From the 19 June Christies sale of Fine Printed Books and Manuscripts (mentioned here):
- Lot 111, John Woodhouse Audubon's Illustrated Notes of an Expedition through Mexico and California (1852) surpassed expectations, fetching $120,000. I didn't realized before this this copy had been presented to William Cullen Bryant.
- Lot 131, the previously-unrecorded copy of Copernicus' De revolutionibus, failed to sell.
- Lot 223, an 1812 letter from John Adams to Benjamin Rush, realized $168,000 (just above the low estimate).
- Lot 227, John Wilke Booth's "Secession Crisis" speech in manuscript, passed the high estimate and sold for $312,000.

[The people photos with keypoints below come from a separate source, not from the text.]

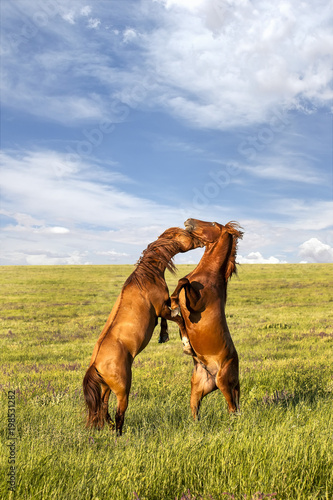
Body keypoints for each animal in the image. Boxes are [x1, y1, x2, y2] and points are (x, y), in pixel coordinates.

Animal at [82, 227, 202, 434]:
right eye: (187, 234)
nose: (202, 239)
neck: (146, 278)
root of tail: (95, 365)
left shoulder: (163, 308)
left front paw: (164, 336)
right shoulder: (162, 308)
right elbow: (179, 316)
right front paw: (187, 345)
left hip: (106, 388)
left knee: (104, 409)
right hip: (122, 390)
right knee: (118, 414)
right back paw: (119, 435)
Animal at [170, 219, 243, 418]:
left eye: (213, 224)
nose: (188, 221)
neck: (208, 276)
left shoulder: (196, 305)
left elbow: (182, 281)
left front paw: (174, 305)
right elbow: (178, 319)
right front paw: (187, 345)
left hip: (224, 383)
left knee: (232, 408)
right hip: (196, 390)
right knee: (196, 414)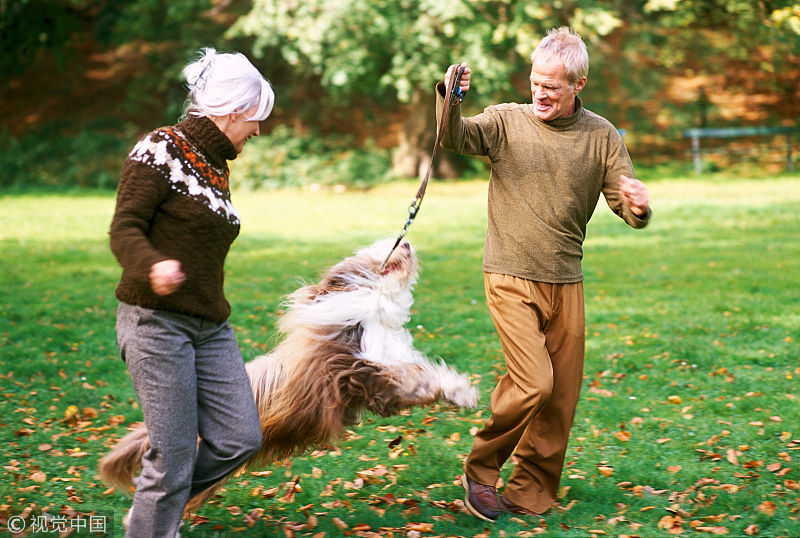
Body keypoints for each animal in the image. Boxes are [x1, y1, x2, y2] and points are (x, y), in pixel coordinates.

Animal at [97, 239, 478, 510]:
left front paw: (459, 390)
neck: (371, 311)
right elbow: (414, 379)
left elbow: (422, 375)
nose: (407, 242)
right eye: (381, 249)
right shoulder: (362, 370)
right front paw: (463, 392)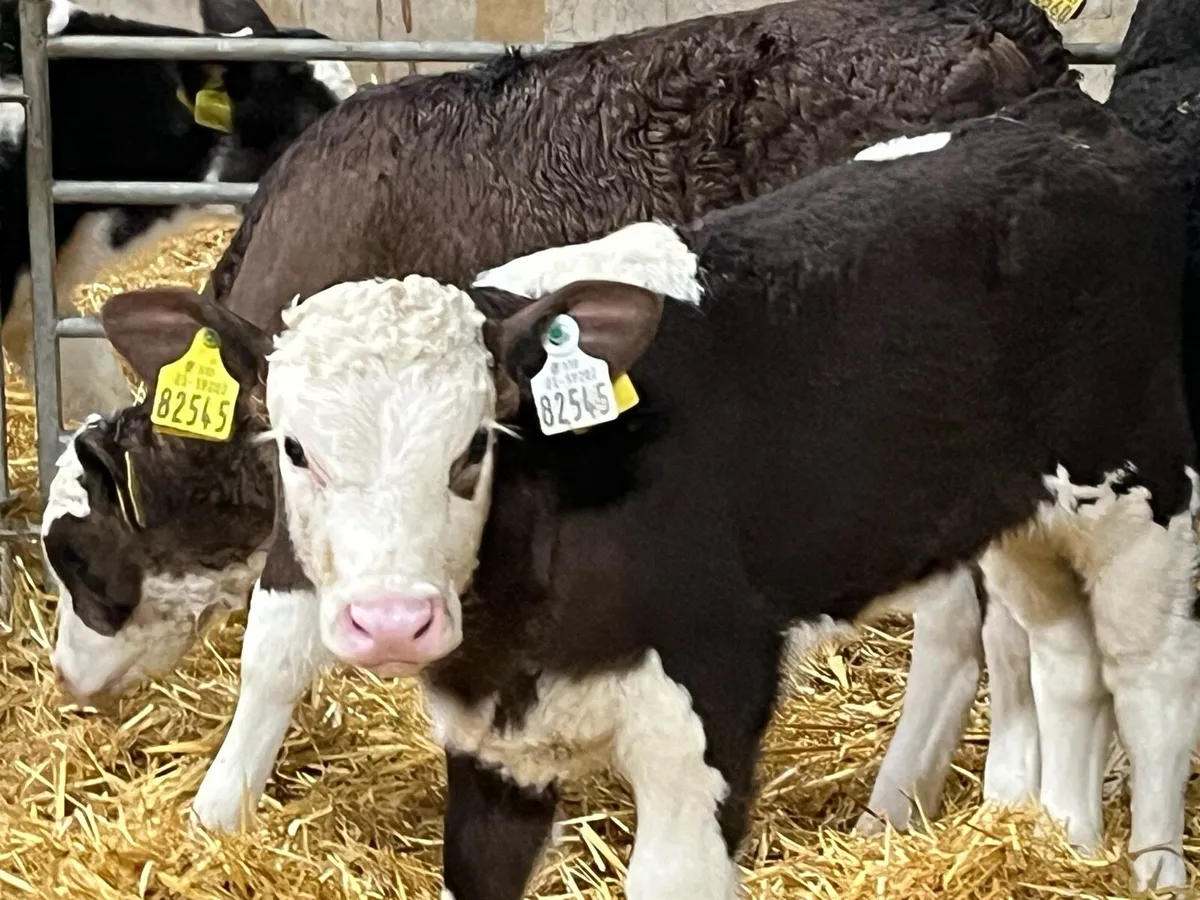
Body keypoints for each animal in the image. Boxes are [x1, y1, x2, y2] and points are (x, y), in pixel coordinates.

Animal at [93, 82, 1200, 896]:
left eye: (474, 447)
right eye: (294, 448)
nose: (391, 620)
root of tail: (1068, 121)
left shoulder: (707, 710)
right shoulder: (491, 753)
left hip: (1144, 498)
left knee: (1150, 685)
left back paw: (1150, 869)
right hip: (1028, 522)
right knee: (1066, 663)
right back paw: (1063, 840)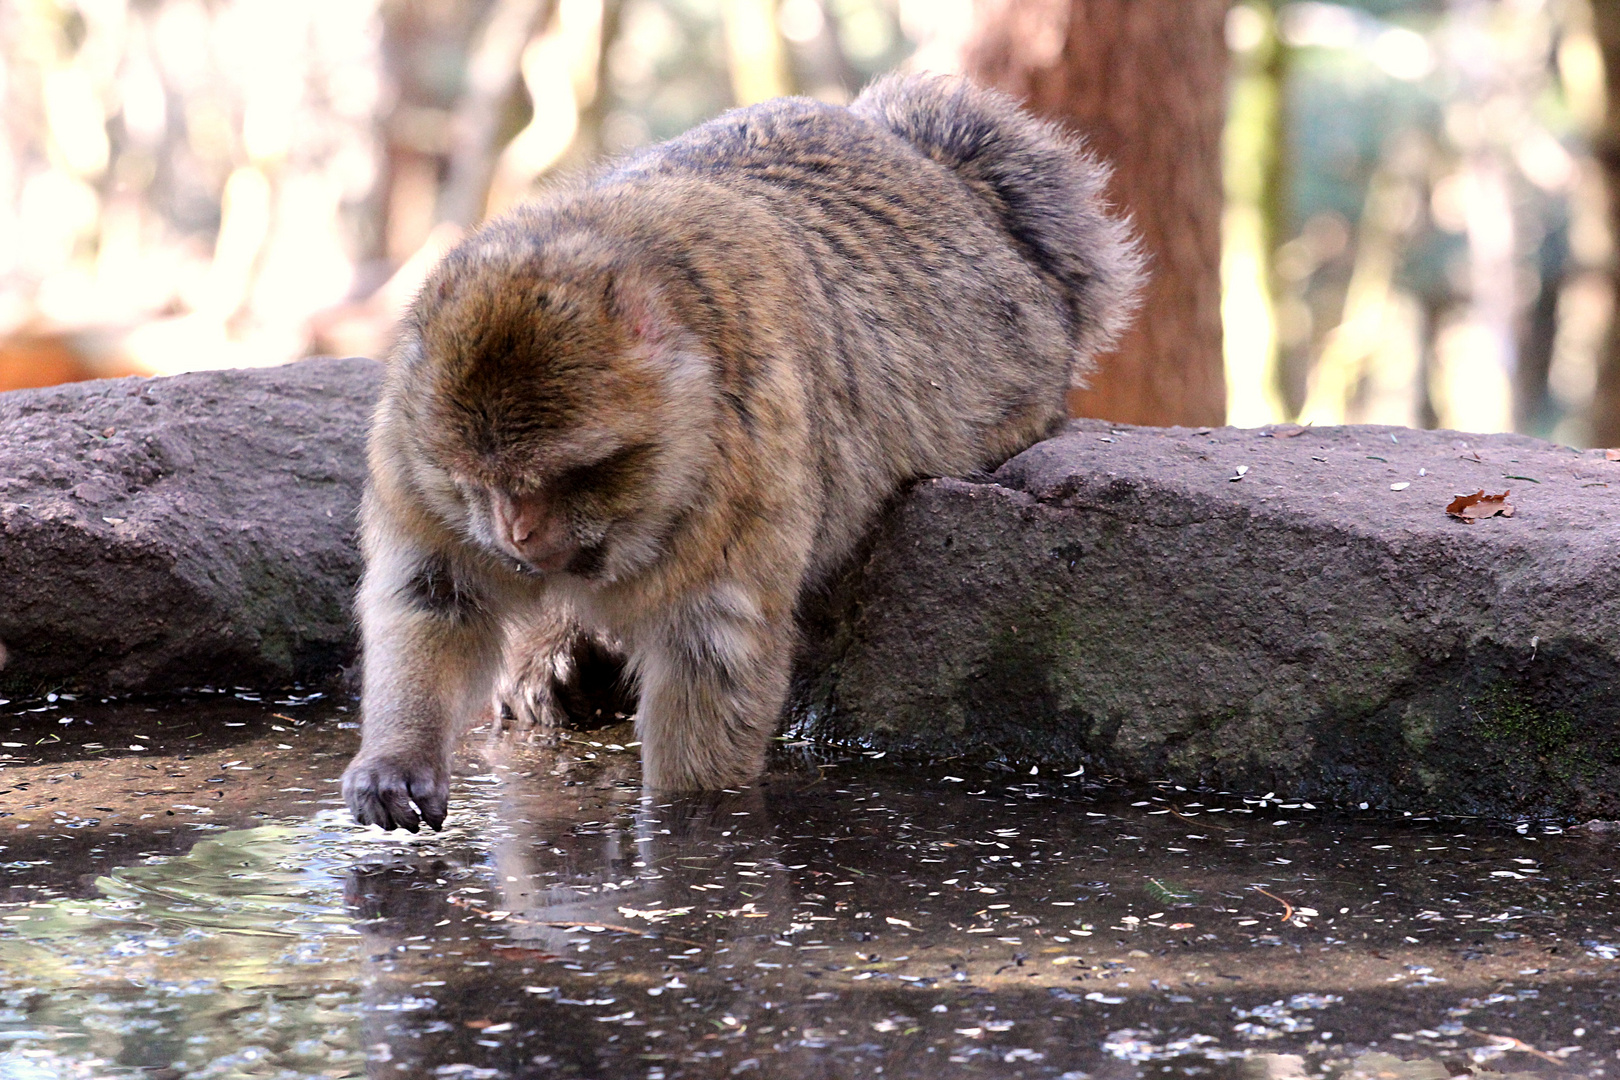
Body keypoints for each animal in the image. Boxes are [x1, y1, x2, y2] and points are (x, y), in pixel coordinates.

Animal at [343, 76, 1146, 835]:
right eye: (476, 482)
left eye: (573, 474)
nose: (517, 533)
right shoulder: (410, 456)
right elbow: (435, 598)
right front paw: (400, 757)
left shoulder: (744, 469)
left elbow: (711, 653)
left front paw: (685, 819)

- Lot 239, a rare first newspaper printing of the Declaration of Independence (6 July 1776) more than doubled its estimate, selling for $360,000.
From the 21 June Sotheby' sale:
- Lot 5, a 1790 letter from John Adams to Benjamin Rush, made $51,000 (estimates were $12,000-18,000).
- Lot 91, a 1757 letter from George Washington to VA Gov. Dinwiddie, fetched $264,000 (just above the low estimate).
- Lot 105, the Beeton's Christmas Annual first edition of the first Sherlock Holmes story, A Study in Scarlet, beat expectations and realized $156,000.
And that first edition of Harry Potter and the Philosopher's Stone sold at Dominic Winter in Gloucestershire yesterday for $14,200. That's well below the top estimate of $30,000, and well below the top price ever paid for the book (almost $40,000, two years ago, by this guy).